EB – Noh theater was an interesting starting point, but I would say the project’s connection to it became looser as we went through development, in favor of more general theatrical language, such as spotlights and theater flats (painted wooden background panels, etc.). We wanted to draw that sense of physicality and familiarity from theater, to ground the viewer in our virtual reality and emphasize the theme of our story as an investigation of storytelling as a method for promoting healing and understanding. 

SJ – When we decided to create a VR theatrical performance, we started exploring the various Japanese theater styles and were interested mainly in the Kabuki and Noh disciplines. Our great concept artist, Meka Karam, created beautiful concept arts based on these ideas. Over the course of the project, though, the Noh-inspired elements transformed and in certain scenes became less impactful than others. Traditional Japanese and Noh theater always informed our design, but not always in an immediately recognizable way. We called it: Magical Theater! 

From 2D to 3D

EB – Our main method for achieving the cohesion of these styles in the case of 3D props was through texture. After creating our realistic textures in Substance Painter or downloading them from Substance Source, we would — either directly in Substance Painter or with Photoshop — add illustrative elements such as hand-drawn lines inspired by shin hanga, or watercolor accents to give the objects a handcrafted, storybook quality. We leaned more heavily on the shin hanga illustration style in our theater flats.

Although our faraway background props were often just 2D illustrations (literally, quads with textures on them in engine), some of our closer-up theater flats, such as the waves in the boat scene, were 3D objects with 2D illustrations on their textures. To do this, we created 3D-modeled wooden bases and stamped the 2D illustrations we created in Photoshop onto the 3D model’s texture map using Substance Painter.
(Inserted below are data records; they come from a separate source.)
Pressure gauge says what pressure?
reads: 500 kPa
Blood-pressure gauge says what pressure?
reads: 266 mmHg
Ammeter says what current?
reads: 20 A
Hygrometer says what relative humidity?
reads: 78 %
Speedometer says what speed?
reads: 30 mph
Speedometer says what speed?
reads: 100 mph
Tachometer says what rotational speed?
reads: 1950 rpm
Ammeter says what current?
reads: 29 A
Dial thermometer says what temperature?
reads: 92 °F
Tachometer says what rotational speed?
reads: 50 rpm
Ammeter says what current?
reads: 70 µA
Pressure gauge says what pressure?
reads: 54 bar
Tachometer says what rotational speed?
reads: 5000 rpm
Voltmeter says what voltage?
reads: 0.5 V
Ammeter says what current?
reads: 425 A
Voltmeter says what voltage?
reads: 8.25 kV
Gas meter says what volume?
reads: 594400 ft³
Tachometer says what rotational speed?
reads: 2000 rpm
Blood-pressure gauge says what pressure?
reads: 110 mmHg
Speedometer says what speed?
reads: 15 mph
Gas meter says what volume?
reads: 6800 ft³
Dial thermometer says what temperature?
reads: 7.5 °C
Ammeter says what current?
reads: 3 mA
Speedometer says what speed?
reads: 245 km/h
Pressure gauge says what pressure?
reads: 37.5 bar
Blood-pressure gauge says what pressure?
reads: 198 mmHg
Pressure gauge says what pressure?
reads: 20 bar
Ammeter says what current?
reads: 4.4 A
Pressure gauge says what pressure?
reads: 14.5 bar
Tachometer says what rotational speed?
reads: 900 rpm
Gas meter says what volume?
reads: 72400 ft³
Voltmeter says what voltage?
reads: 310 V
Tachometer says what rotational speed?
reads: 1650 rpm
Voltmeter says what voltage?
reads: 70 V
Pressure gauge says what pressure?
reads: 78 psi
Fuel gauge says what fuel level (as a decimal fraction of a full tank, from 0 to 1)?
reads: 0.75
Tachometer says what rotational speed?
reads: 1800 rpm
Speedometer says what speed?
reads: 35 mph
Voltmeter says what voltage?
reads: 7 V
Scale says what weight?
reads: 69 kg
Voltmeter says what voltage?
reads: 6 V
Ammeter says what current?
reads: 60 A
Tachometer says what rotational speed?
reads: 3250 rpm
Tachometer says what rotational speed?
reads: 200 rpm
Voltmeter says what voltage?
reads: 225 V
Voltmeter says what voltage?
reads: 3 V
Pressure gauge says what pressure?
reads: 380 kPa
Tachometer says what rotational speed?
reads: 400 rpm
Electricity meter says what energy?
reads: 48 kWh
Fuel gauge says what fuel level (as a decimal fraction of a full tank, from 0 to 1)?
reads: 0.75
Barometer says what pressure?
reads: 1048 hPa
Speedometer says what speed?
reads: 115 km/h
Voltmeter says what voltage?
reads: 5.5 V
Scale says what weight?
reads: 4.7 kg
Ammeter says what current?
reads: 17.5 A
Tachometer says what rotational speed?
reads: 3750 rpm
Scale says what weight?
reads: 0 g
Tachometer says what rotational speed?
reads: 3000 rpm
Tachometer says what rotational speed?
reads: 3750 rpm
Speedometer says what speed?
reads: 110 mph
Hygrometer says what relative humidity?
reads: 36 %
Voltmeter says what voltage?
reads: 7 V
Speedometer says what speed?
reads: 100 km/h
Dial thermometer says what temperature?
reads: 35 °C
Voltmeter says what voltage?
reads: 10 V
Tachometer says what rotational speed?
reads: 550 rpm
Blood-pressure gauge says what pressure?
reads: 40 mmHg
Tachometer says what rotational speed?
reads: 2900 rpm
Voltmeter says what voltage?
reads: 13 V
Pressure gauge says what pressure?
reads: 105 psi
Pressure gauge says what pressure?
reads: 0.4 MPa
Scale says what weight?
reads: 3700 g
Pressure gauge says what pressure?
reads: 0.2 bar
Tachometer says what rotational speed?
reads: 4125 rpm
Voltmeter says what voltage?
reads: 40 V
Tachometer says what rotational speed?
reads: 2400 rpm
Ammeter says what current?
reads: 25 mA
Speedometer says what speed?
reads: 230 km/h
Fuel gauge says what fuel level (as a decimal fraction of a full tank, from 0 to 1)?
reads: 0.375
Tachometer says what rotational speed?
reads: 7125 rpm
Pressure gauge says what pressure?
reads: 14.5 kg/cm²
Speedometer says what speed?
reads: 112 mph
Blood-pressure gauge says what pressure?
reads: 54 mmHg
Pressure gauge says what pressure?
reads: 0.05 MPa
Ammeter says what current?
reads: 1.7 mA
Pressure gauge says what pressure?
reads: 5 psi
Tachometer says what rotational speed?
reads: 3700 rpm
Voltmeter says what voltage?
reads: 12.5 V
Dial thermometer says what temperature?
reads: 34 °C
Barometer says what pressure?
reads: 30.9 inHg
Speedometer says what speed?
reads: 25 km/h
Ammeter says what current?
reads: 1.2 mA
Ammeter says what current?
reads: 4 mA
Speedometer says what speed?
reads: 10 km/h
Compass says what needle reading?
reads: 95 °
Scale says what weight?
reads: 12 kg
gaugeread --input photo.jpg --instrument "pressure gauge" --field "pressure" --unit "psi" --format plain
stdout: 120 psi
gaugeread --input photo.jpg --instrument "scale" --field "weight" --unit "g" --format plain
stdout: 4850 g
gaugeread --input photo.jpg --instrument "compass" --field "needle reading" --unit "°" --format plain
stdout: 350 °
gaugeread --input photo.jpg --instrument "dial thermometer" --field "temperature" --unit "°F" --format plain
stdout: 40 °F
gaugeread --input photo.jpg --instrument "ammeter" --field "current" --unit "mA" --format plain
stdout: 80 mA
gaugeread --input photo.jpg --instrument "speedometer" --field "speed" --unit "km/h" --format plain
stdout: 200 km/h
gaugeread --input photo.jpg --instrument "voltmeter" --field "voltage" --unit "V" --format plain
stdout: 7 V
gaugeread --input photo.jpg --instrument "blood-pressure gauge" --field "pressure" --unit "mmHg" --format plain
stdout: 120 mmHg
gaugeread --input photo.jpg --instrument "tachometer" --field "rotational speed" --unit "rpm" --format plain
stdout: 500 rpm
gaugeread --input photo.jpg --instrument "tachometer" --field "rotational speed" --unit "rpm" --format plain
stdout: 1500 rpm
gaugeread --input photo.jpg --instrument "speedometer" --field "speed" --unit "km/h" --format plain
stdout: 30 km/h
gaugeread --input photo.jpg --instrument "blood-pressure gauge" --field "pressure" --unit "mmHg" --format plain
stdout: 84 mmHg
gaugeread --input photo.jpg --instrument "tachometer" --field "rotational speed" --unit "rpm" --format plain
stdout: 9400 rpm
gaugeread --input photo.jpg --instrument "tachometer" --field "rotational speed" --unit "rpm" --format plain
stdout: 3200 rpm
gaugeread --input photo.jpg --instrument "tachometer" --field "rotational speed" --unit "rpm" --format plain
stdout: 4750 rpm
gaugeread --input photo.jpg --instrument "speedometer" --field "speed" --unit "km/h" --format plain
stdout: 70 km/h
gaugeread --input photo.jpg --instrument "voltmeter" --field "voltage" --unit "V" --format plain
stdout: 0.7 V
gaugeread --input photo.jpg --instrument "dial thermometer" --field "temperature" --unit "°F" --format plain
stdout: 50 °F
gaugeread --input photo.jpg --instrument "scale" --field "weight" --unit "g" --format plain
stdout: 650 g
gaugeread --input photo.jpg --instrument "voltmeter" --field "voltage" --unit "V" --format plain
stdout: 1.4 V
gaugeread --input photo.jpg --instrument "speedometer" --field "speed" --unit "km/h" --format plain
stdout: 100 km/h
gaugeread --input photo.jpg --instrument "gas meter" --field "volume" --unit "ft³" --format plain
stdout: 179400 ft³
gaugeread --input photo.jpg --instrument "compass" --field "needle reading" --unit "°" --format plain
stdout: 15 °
This method made the close-up theater flats appear like actual wooden props that someone had painted/printed onto.  

SJ – Emma explained the process best. The key was to maintain the look of our textures and stay away from making the world too realistic by keeping in our shin hanga illustration style as much as possible. The idea of incorporating theater flats came to us early on and was the perfect tool for us to incorporate that style, wherever possible, to serve the story.  

Workflow

PC – The tools I used were: Maya, Substance Painter, Substance Source, Photoshop, Oculus Rift, and Unity. 

SJ – We used Milanote for Mindmapping and Moodboarding everything. Procreate and Sketches and Concept on iPad for drawing ideas, Photoshop for everything related to images, After Effects, and Premiere for walkthrough tests and animation prototyping, Sketchup for installation designs and InDesign and Illustrator for printed marketing materials.  

Combining Substance Painter, Photoshop, and Substance Source

Pc – Almost all our materials were from Substance Source; it gave us a huge selection and saved us a lot of time, which is crucial when working within a small team. With Substance Painter and Photoshop, we were able to make the materials look unique by adding our own drawn art style to them. 

Breakdown

Tips & tricks for VR

PC – When making assets for a virtual reality project, my main pieces of advice would be: 

  • Know the general distance and positions of objects from the player/play-space, because you might lose fine details due to anti-aliasing on objects, and sometimes textures may even glitch. 
  • If you are texturing an environment, constantly go back and forth in your VR headset to see how your scene is affected by light and reflections.  

The Book of Distance

The Book of Distance will be featured at more international festivals and venues in 2020, with a home-consumer launch planned for later in the year. Programmers and industry members can contact the National Film Board of Canada for more information.  

The Tribeca Film Festival announced their interactive projects today though they are as of today unsure how they’ll be presented or when: https://www.tribecafilm.com/festival/immersive/virtual-arcade.

Final words

PC – Texturing so many assets within Substance Painter was a good way to get a deeper understanding of the software, especially when experimenting with so many different surface types.